Description of the task: Reproduce the entries shown below only from the line with "- Step3: Use" down to the line with "volume is provided.", keeping both end lines and copying each one exactly.

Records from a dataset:
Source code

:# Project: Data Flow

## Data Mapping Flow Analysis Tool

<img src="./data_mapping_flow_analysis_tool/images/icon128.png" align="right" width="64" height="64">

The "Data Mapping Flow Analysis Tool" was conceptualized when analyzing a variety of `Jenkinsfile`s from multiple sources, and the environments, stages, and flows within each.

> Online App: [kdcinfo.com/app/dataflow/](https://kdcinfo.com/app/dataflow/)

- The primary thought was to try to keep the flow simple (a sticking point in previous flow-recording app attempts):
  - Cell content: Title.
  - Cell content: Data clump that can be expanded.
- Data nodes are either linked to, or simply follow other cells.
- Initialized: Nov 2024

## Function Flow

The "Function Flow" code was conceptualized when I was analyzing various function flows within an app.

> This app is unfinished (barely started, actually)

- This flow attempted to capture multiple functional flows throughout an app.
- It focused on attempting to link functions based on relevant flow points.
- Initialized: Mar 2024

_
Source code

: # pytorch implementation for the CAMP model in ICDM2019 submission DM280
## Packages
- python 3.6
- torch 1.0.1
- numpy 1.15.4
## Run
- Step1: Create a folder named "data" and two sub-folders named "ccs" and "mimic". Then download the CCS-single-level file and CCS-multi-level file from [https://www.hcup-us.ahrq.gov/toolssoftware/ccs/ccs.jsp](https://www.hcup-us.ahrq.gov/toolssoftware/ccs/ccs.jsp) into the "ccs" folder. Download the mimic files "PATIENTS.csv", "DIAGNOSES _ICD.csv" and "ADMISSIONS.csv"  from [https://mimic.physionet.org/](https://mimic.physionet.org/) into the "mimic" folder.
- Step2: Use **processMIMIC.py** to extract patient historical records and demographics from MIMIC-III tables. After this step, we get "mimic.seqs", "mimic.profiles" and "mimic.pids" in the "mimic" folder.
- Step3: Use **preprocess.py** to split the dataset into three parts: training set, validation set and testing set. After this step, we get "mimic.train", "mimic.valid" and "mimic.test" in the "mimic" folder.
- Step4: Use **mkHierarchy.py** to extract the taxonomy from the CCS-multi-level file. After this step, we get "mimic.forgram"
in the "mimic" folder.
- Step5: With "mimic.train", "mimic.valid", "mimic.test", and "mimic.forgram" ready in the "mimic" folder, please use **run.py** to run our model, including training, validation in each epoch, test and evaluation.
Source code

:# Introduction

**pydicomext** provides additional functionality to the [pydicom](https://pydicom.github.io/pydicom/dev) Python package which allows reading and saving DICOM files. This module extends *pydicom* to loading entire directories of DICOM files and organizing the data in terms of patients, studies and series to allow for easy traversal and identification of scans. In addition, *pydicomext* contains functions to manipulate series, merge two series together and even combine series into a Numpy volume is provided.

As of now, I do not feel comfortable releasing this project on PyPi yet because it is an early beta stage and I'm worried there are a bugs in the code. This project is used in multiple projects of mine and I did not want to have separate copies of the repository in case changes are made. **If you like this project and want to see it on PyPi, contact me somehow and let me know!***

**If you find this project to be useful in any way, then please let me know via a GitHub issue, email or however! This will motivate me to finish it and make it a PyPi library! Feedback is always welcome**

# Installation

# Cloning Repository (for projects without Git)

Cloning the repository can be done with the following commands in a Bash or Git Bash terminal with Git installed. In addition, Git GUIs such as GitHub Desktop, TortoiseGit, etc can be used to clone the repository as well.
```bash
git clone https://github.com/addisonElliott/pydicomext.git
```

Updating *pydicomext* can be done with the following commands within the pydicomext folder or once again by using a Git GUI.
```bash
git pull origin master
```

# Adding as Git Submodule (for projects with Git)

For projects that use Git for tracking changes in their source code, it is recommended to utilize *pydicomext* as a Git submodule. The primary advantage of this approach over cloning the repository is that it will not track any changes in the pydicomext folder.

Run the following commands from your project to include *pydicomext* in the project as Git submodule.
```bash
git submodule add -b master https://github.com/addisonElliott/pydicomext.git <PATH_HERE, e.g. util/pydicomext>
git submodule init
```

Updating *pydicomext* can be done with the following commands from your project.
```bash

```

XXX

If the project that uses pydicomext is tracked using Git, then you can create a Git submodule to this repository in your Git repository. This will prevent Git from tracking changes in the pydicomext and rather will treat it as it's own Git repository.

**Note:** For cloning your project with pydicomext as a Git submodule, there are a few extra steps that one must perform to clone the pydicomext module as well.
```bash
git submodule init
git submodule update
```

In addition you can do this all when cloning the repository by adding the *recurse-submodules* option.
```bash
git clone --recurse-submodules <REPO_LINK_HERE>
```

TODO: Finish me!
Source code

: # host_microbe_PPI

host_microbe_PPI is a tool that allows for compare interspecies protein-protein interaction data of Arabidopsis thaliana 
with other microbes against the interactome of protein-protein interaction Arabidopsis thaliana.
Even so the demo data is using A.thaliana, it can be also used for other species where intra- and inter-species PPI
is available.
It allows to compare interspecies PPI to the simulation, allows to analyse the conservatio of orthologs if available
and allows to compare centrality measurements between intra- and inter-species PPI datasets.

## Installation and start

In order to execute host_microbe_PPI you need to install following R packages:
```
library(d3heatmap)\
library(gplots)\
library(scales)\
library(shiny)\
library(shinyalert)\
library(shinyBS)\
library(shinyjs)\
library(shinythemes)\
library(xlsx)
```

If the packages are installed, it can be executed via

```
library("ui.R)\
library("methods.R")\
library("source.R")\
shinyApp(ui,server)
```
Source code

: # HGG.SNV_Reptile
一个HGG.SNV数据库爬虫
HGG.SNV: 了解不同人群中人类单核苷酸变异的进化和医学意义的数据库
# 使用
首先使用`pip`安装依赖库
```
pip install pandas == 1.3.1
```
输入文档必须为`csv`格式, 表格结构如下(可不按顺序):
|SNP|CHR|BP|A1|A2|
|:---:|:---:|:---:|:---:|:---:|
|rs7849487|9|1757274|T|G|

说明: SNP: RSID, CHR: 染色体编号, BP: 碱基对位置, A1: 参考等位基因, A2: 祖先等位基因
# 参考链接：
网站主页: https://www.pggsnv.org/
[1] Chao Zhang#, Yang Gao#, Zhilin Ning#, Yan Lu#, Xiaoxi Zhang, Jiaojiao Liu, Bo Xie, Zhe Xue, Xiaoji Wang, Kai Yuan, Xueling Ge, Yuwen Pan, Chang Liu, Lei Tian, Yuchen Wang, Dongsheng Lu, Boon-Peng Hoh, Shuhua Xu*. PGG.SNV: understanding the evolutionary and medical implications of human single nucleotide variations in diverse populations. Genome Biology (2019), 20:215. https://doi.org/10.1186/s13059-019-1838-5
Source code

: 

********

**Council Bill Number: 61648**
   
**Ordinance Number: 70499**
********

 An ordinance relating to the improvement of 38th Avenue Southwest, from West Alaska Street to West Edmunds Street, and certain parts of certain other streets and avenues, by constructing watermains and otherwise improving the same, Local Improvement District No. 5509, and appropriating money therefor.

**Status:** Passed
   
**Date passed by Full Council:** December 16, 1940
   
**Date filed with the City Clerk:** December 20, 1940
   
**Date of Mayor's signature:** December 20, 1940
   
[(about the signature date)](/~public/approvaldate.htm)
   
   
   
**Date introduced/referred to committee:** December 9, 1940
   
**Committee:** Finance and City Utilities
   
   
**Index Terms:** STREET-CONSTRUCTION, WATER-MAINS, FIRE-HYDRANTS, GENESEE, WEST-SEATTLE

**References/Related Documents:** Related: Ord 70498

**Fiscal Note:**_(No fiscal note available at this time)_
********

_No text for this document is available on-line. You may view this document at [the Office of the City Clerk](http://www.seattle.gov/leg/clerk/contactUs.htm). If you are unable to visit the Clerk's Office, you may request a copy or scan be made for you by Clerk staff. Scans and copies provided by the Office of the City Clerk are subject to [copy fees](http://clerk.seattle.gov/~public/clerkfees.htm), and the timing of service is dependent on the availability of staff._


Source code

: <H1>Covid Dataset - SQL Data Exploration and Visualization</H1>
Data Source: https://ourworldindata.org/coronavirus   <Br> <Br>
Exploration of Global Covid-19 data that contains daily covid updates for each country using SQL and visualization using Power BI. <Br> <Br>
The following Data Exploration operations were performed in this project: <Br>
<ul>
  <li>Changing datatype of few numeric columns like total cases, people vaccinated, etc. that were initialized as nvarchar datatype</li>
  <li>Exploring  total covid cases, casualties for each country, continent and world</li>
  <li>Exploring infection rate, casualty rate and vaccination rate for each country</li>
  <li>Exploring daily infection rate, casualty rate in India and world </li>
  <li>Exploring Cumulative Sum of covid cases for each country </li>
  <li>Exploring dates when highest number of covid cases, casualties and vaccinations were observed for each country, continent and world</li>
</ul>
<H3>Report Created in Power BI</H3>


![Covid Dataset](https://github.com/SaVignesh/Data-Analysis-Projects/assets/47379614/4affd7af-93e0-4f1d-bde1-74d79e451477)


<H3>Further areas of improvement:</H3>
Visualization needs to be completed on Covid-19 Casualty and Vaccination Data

Expected answer:
- Step3: Use **preprocess.py** to split the dataset into three parts: training set, validation set and testing set. After this step, we get "mimic.train", "mimic.valid" and "mimic.test" in the "mimic" folder.
- Step4: Use **mkHierarchy.py** to extract the taxonomy from the CCS-multi-level file. After this step, we get "mimic.forgram"
in the "mimic" folder.
- Step5: With "mimic.train", "mimic.valid", "mimic.test", and "mimic.forgram" ready in the "mimic" folder, please use **run.py** to run our model, including training, validation in each epoch, test and evaluation.
Source code

:# Introduction

**pydicomext** provides additional functionality to the [pydicom](https://pydicom.github.io/pydicom/dev) Python package which allows reading and saving DICOM files. This module extends *pydicom* to loading entire directories of DICOM files and organizing the data in terms of patients, studies and series to allow for easy traversal and identification of scans. In addition, *pydicomext* contains functions to manipulate series, merge two series together and even combine series into a Numpy volume is provided.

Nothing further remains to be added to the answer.